Archaeological site in Bosnia and Herzegovina

The Konjic Mithraeum, or Konjički Mithraeum (Konjički mitrej), is a Mithraeum, early 4th century AD temple dedicated to God of the Sun, Mithra, discovered in Konjic, Bosnia and Herzegovina.

==History==
The mithraeum in Konjic was a temple dedicated to God of the Sun, Mithra. The god was worshiped and cult of Mithraism spread to other parts of Roman Empire, throughout the Mediterranean basin, by slaves and merchants from the Orient, and by Roman soldiers who came into contact with the followers of the cult in the East.

==Discovery and protection==
The remains of the Mithraeum in Konjic were discovered in January 1897, at the banks of river Trešanica, under village Repovci, on the outskirts of Konjic.

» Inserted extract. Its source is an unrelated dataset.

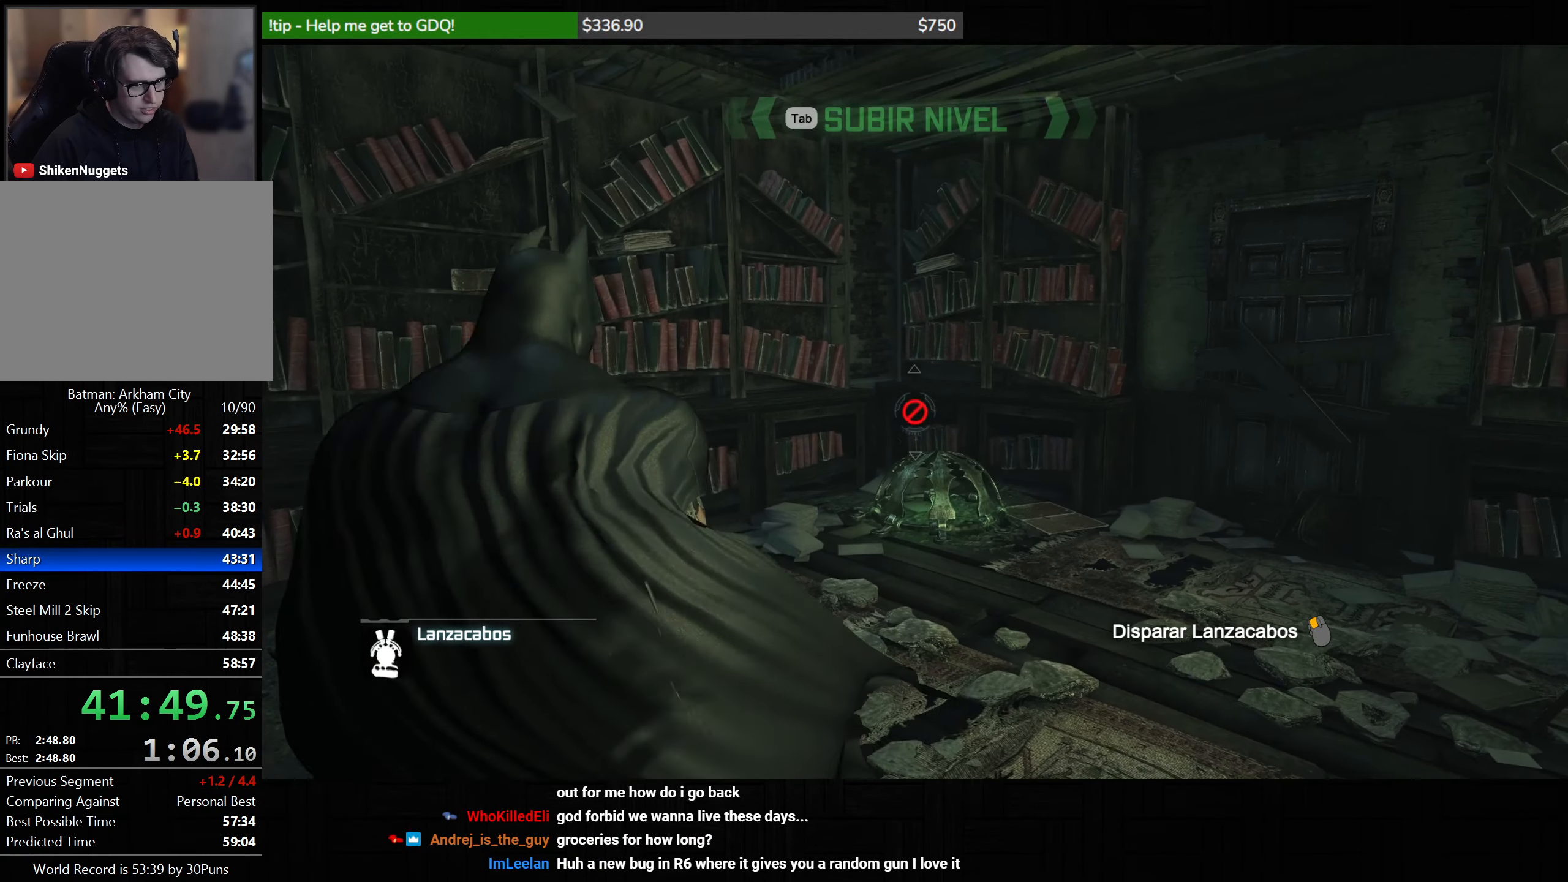
{"keys": [], "mouse": ["right"], "events": [[50, "mouse_left", "down"], [50, "s", "up"], [150, "mouse_left", "up"], [167, "d", "up"], [217, "mouse_left", "down"], [300, "mouse_left", "up"], [367, "mouse_left", "down"], [467, "mouse_left", "up"]]}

The Konjic site is atypical as its floor level is at ground level. This means that temple main characteristic is absence of cave, hollow ground or even constructed spelaea. The Mithraism followers sought as a norm to found their places of worship in caves, whereas in absence of such topographical features they would excavate the soil, where the terrain permitted, and built small single-celled temple, known as spelaea, to reinforce the impression of a cave. However, in case of Konjic, temple was established on open ground, and only protection and seclusion was provided by dense forest, which disappeared by times of its discovery.

The mithraic relief of Konjic, carved in gray limestone, is two-sided relief, and it shows a Tauroctony in one side and a ritual meal in the other.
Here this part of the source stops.